After the successful formation of your LLC, your LLC is running smoothly. But every year you have to submit a report. This report is needed by the State to be updated with your work and get all the business information. It is their way of being informed. You have to file this report online. Don’t forget to submit this report as it might affect your status with the State. You do want a cordial relationship with the State. Also, there is a fine of $15 if you failed to submit the report by April 15. And if till November 28 you didn’t file, then your LLC will be dissolved. So, don’t forget.

This is where the article comes to a close. We’ve covered all of the measures you’ll need to get your LLC up and to run. We hope you found this guide to be helpful. We also hope that you will soon be the owner of your business. While the procedure appears to be lengthy, it is ultimately worthwhile. So, go on your journey, make excellent sales and deals, and progress. 

Wait! Before wrapping up, there are a few points that we like to tell you. What steps should you follow after the formation of your LLC. Forming an LLC is one point, but maintaining it is another. We will have a quick look at some of the points that are important for a successful enterprise. 

  • The first thing you should do is to have a separate account for your business. In this way, you will separate the personal expense from your professional. So, at the time of a business crisis, your assets will be protected. 
  • Design a unique logo for your company. Three things are essential: the name, logo, website, and business cards. These things will help to grow your business. 
  • The creation of your website is a vital part.

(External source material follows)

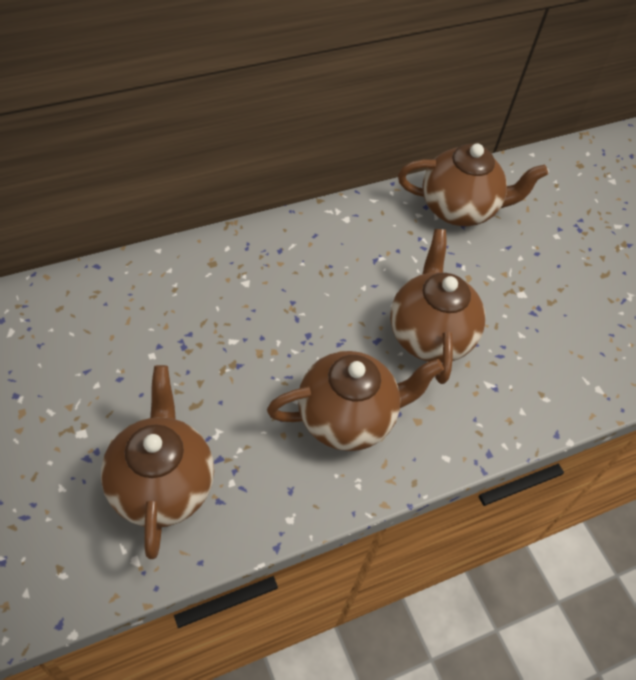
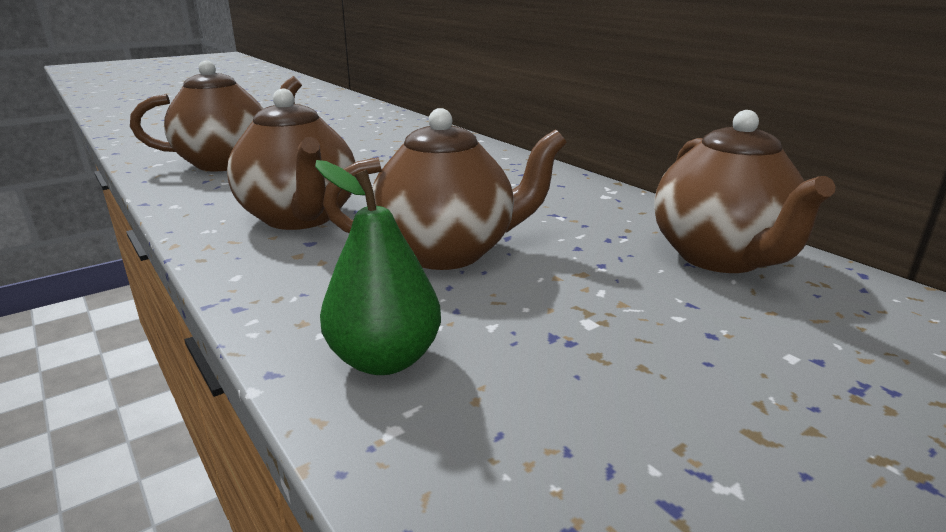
camera: 85 degrees right, 30 degrees down
(549, 385) = (384, 359): none -> green pear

The customer will have a place to look for all the information about your business. An attractive website will attract customers to your services.
  • Don’t forget to print out the business cards. They come in handy in promoting your business. If any conversation feels like a good business opportunity, you can hand out your card. It will contain all the details about your company.
  • Always have insurance for your company. In times of calamity, insurance works as a backbone for your company. You will be able to work tension-free knowing that your business is insured. 
  • Last but not least, always try to maintain good status with the government. As in the long run, this will be very helpful to you. You can also get a certificate of good standing from the State.